On Wed, 2012-08-08 at 14:02 +1000, Adam Carter wrote:
> > I have seen where people use dd to do this sort of thing to.  I read
> > somewhere that if you do a dd and put in all 1's, then all 0's then back
> > again that it is very hard to get any data back off the drive.  I think
> > if you do it like over a dozen times, it is deemed impossible to get
> > anything back.  I think that is the Government standard of it's gone.
> 
> I've heard the old attacks to recover data from a zerod drive are no
> longer viable for disks of greater capacity than about 10G. I haven't
> seen the information myself, however.
> 
> A single pass using dd would probably a good way of detecting any
> existing bad blocks, so a smartctl then dd then smartctl again and a
> diff of the results may be interesting.
> 
> I just use a 1TB software mirror for my backups.
> 

To wipe a drive use dban. - live CD which uses (US) gov approved
standards of wipe methods/patterns.

dd is only going to show sectors on a failed drive - too late!

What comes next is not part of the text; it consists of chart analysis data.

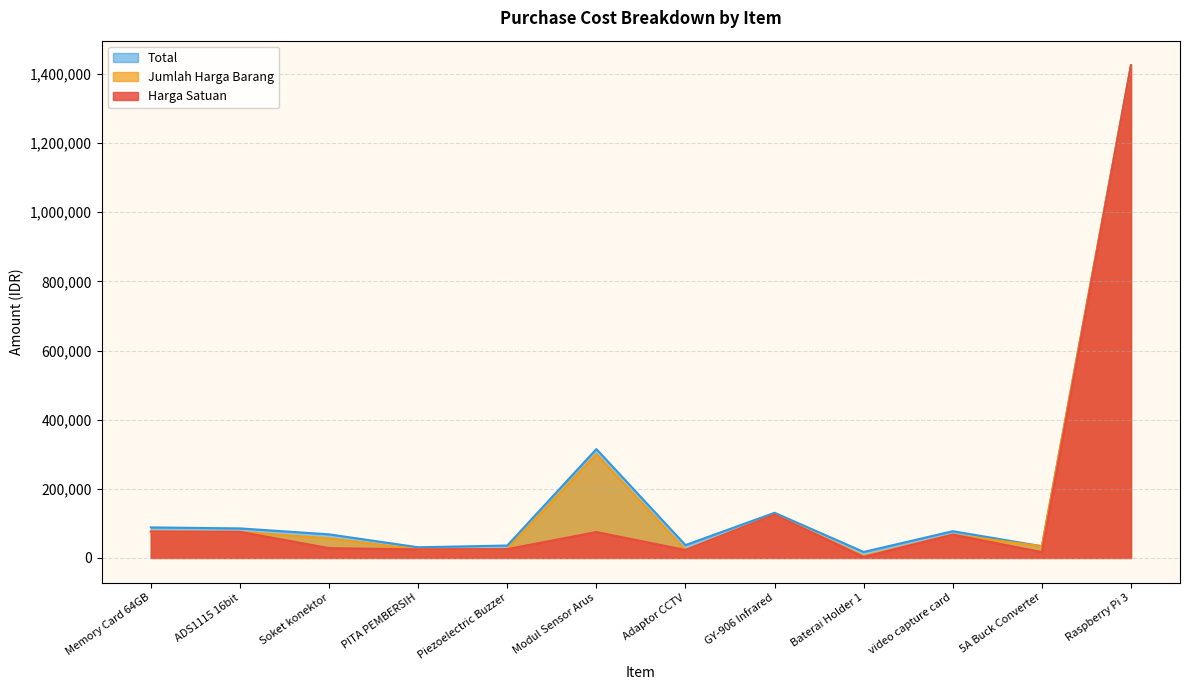

True or false: Harga Satuan and Total cross at least once.

False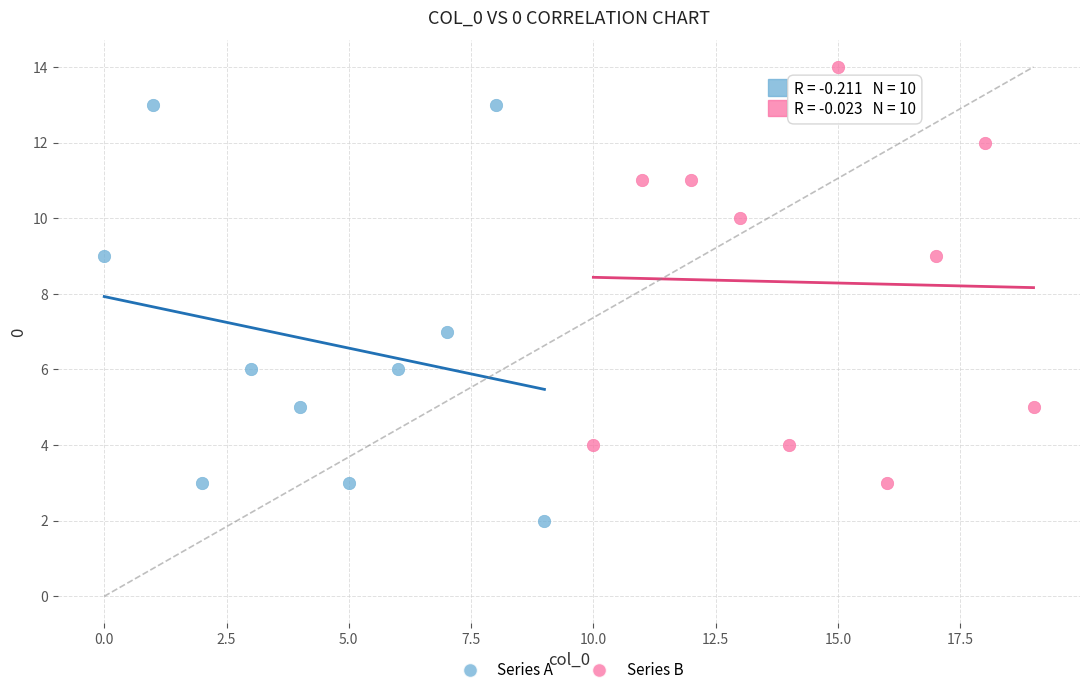

What are all the series names shown in the legend?

Series A, Series B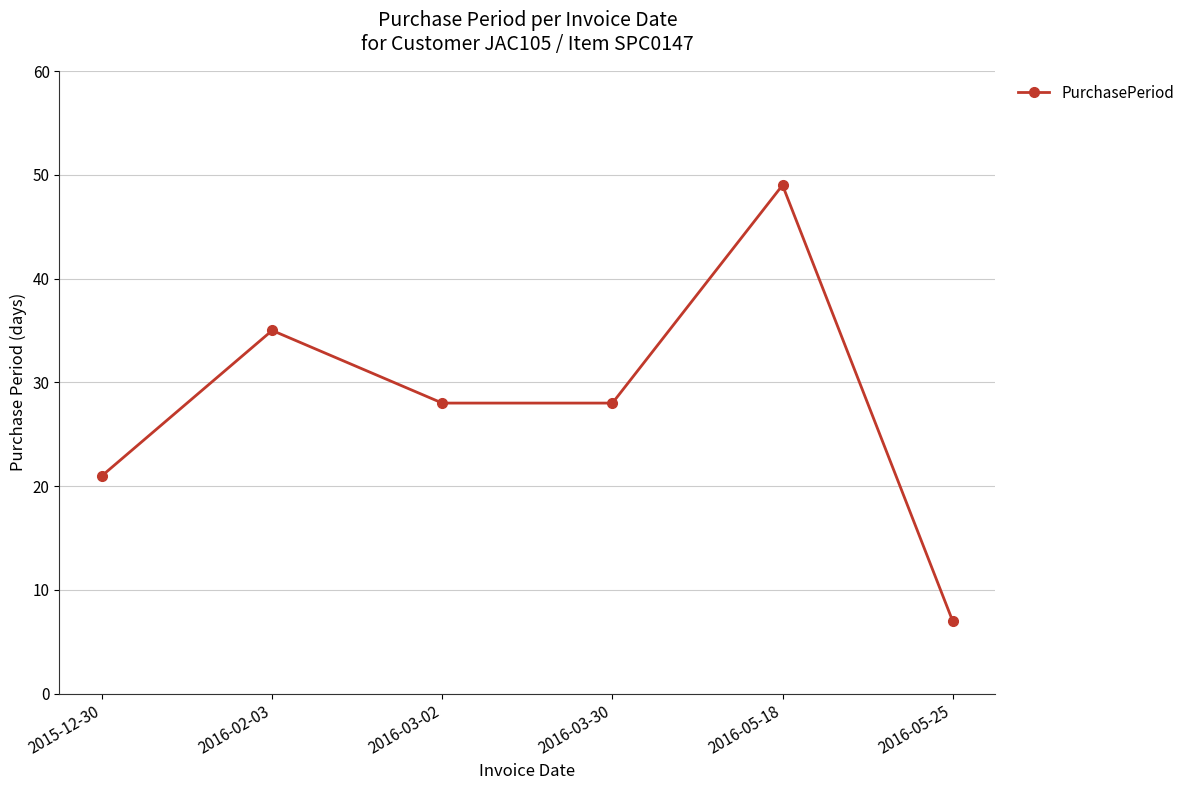

What is the value of the 5th point from the left?

49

To explain, modern drives have a store of locations they can use to
transparently replace any failed locations (apparently similar to the
way SSD's do it)  - the internal drive electronics handle this and its
not visible externally though smart data seems to show it, but as google
says, smart is a bit suspect.  The problem of a bad sector will only
show once all the reserved locations are used up, by which time the
drive is usually in rampant failure.

I do suspect this is one reason for googles results - actual failures of
the media (as against the motors/electronics are much as they always
have been, but the drives are not reporting them until its too late.